Art-gate: a fight over the public
By Beth Connors-Manke
North of Center
In our last issue, Betsy Taylor wrote a poignant and critical article entitled “Islam, Violence and Mourning in America.” In that article, she wrote about the murder of her friend Dan Terry in Afghanistan; after 30 years of work in community development abroad, Terry was gunned down in August. Terry represented a “dynamic sense of human solidarity, open and creative” – he was an exemplar of civic action, civic being.
Taylor’s article was about the loss of a friend, but it was also more broadly about how American culture has come to work, politically and otherwise. Advocating for an American civic sphere in which citizens come together in order to act together, to create a reality together, Taylor drew on the work of political philosopher Hannah Arendt who describes a citizenry “who pledge to act together for the common good.”
Arguing against an American climate in which defensive boundary protection rules the day, Taylor wrote that this citizenry “is more open and less anxious about boundaries. . . It [has] a covenant to both care for the commons and to safeguard individual dignity and agency — to recognize their interdependence.”
Taylor was a professor of mine, and it is she who first introduced me to Hannah Arendt’s work.

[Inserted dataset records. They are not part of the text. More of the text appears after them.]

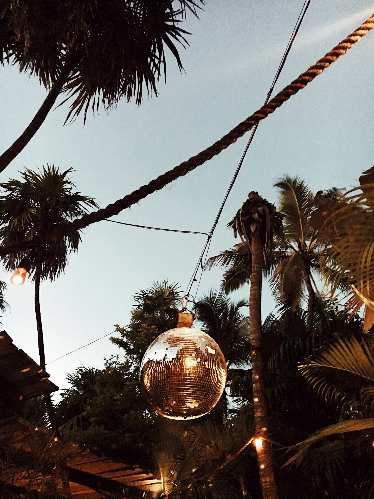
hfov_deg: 48.2
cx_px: 187
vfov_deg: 61.7
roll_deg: +0.9
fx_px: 418
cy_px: 250
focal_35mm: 29
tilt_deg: +35.4
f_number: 2.2
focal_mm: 4.15
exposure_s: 1/15
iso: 1000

A German Jew, Arendt was forced to leave Germany in 1933; she eventually immigrated to the U.S. in 1944, where she remained until her death. I almost immediately fell in love with Arendt’s political philosophy because it conceptualized a political culture in which citizens could come together to create a shared world without having to enforce one common identity or political ideology.
Arendt’s views on American public controversies weren’t always well received. Her 1959 essay “Reflections on Little Rock” about the integration of Central High School in Little Rock in 1957 angered activists and writers. In “Reflections,” the philosopher argued against racial oppression and the federal enforcement of the integration of public schools.

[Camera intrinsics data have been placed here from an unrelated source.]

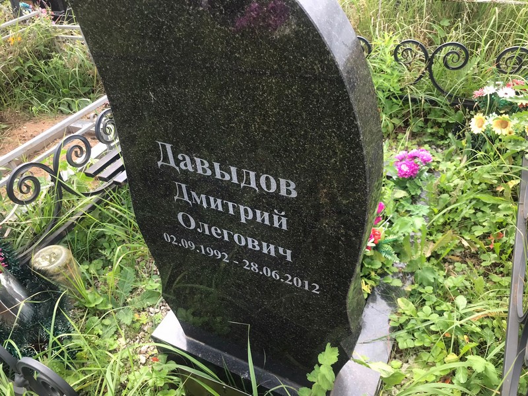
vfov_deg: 49.7
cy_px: 198
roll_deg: +6.7
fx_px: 427
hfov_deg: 63.4
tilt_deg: -37.1
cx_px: 264
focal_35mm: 28
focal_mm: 3.99
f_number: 1.8
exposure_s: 1/377
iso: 20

Arendt pointed out that while adults were making children the agents of social and political change, they were ignoring the fact that a more important human right was being ignored: the right to marry whomever one wishes. In other words, the South was allowed to keep its miscegenation laws on the books. The political philosopher felt that “the right to home and marriage” was more fundamental than “the right to attend an integrated school.”
In other words, Arendt was asking: Are you fighting the right fight?
The Art-gate Fight
Also in our last issue, on the back page, was a photo of a new mural publicly displayed on N. Limestone. I had noted and enjoyed the mural. I asked a few people if they knew who had done it; they didn’t know. The piece itself had nothing indicating the author’s name or the title of the mural.
When a photographer submitted a photo of the mural, we ran it with a caption mimicking the experience of passersby who saw the art and wondered who did it. The caption asked for the name of artist and the mural’s title so we could, in our next issue, “solve the mystery.”
The response to that caption and the running of the photo of what turned out to be Niah Soult’s mural churned up a discussion that was unexpected, emotional, accusatory, and at times uncivil. NoC has come to call the episode Art-gate.